▶ **Task goal**
Go through the records and write each one out again exactly.
- Opening Delimiter -
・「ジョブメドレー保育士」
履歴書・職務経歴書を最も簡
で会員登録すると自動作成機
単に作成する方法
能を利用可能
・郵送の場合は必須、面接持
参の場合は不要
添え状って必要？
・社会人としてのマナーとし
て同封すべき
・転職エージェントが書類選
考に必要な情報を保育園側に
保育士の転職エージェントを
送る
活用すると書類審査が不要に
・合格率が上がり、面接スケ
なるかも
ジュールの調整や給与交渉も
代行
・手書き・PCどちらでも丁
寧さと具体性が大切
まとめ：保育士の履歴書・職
- Closing Delimiter -
▶ **Expected output**
・「ジョブメドレー保育士」
履歴書・職務経歴書を最も簡
で会員登録すると自動作成機
単に作成する方法
能を利用可能
・郵送の場合は必須、面接持
参の場合は不要
添え状って必要？
・社会人としてのマナーとし
て同封すべき
・転職エージェントが書類選
考に必要な情報を保育園側に
保育士の転職エージェントを
送る
活用すると書類審査が不要に
・合格率が上がり、面接スケ
なるかも
ジュールの調整や給与交渉も
代行
・手書き・PCどちらでも丁
寧さと具体性が大切
まとめ：保育士の履歴書・職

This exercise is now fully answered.